Five most FRIGHTENING website design HORRORS that SCARE away customers

AMC’s annual Fear Fest movie marathon kicks off this week, so in our book, that means it’s time to start celebrating Halloween! To get in the spirit, we’ve put together a list of the top five bad website design choices that may scare website visitors away from your small business.

Don’t let decaying website design mean the untimely death of your business or nonprofit— say RIP to these five spine-chillingly worst web design practices.

1. TERRIFYING copywriting

From spooky spelling mistakes to ghoulish grammatical errors, poor website copywriting undermines your organization’s branding efforts and the quality of your product or service. Ensure your website copy is clear, concise and free of mistakes, or risk scaring away potential customers.

2. DREADFUL response for mobile devices

Nothing is more hair-raising than visiting a website on your mobile device, only to be met with an eerie error message. Many consumers today rely on their smart phones and tablets to search the internet, so it’s vital for websites to be optimized for mobile devices.

3. BLOODCURDLING automatic music

Shriek! Don’t go in there—that homepage plays a midi of Mozart’s Fur Elise! Nothing is more terrifying than a website with someone else’s emotionally scarring choice of background muzak. If website visitors wanted a soundtrack to their browsing experience, they would already be streaming Spotify or loading up their latest iTunes playlist.

4. GHASTLY animated gifs

If your website was a horror movie about a group of teens spending the weekend in a cabin in the woods, your animated gifs would be the first to die. Dangerously dated and offensive to the eye, animated gifs should have been dead and buried in 1998, but it turns out it was a cursed burial ground, so now the unholy remains are still terrorizing the internet to this day. To rid your website of these demonic designs, we’re going to need an old priest and a young priest…

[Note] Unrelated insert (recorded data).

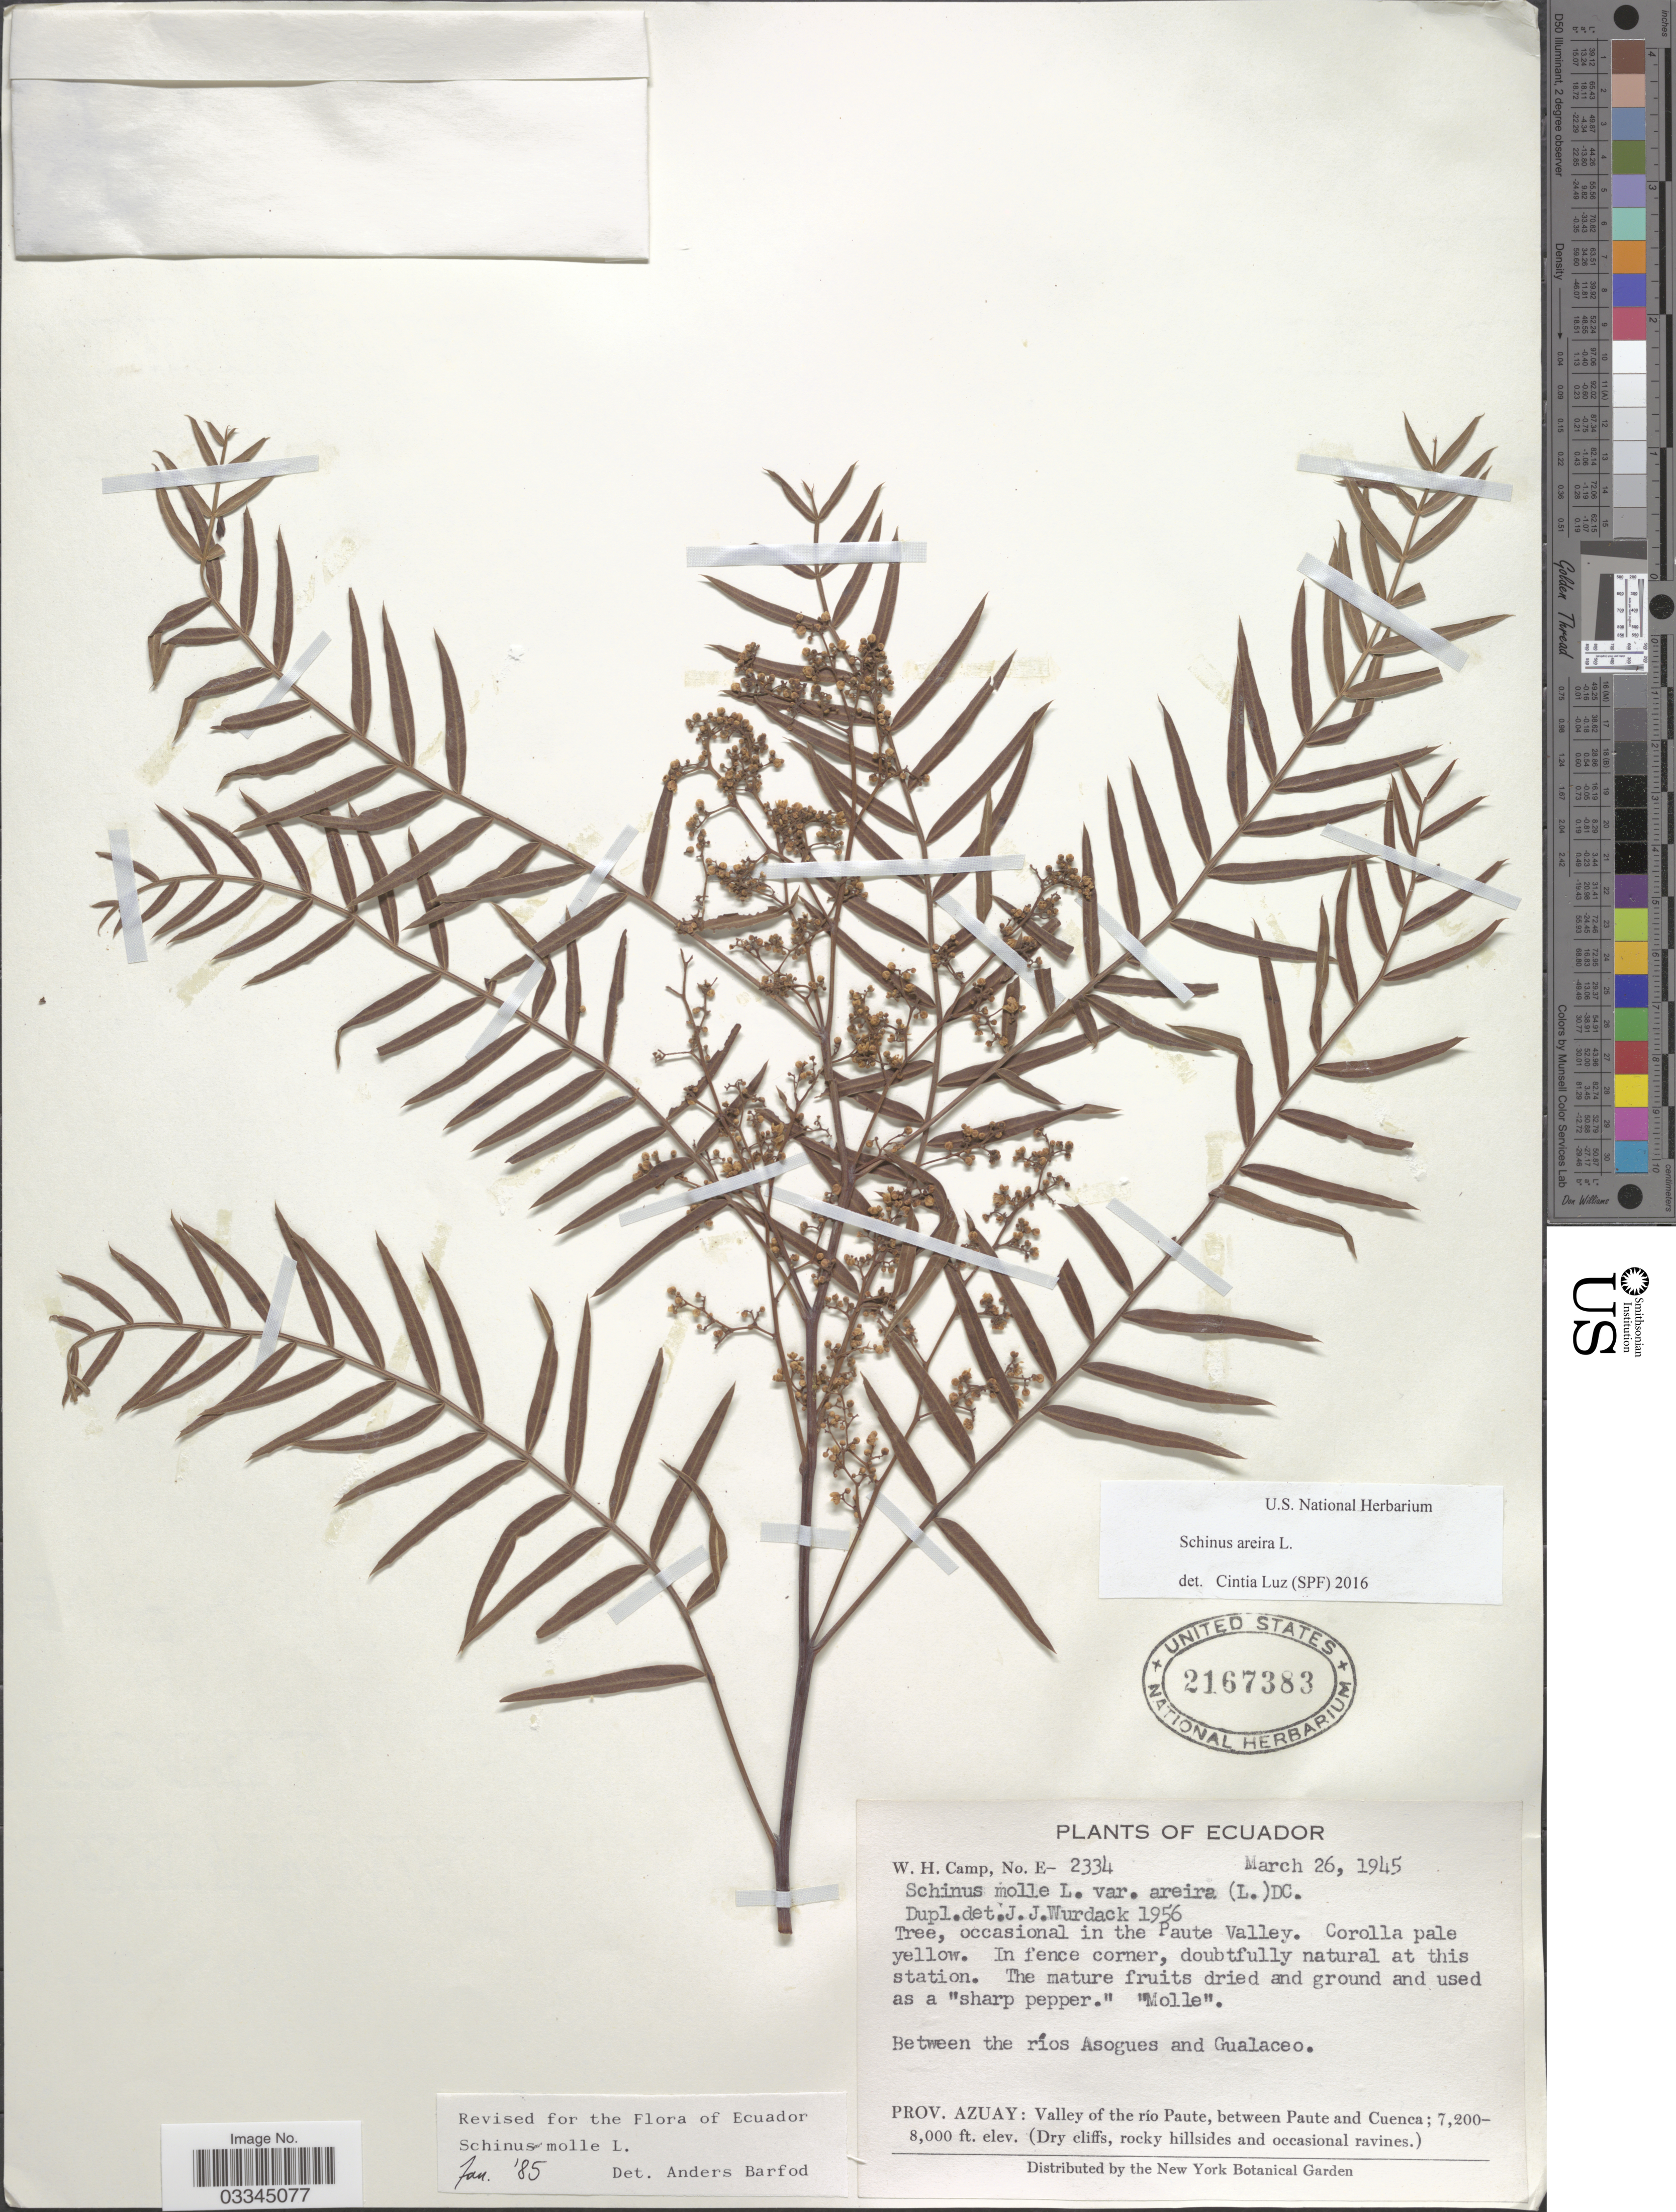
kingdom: Plantae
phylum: Tracheophyta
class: Magnoliopsida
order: Sapindales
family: Anacardiaceae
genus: Schinus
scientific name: Schinus areira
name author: L.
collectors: W. H. Camp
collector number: E-2334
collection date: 1945-03-26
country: Ecuador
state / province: Azuay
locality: Between the ríos Asogues and Gualaceo. Valley of the río Paute, between Paute and Cuenca.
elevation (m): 2195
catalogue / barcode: US 2167383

5. CREEPY “Coming Soon” placeholder page

More frightful than that abandoned haunted house in Amityville you entered on a dare, the gruesome “coming soon” page will stop website visitors dead in their tracks. If one of your web pages doesn’t have content yet, don’t torment visitors by taking it live! Like a dead-eyed Romero zombie, the placeholder page makes your website seem like a hollow shell with no real content, stumbling along the highway in search of braaaains.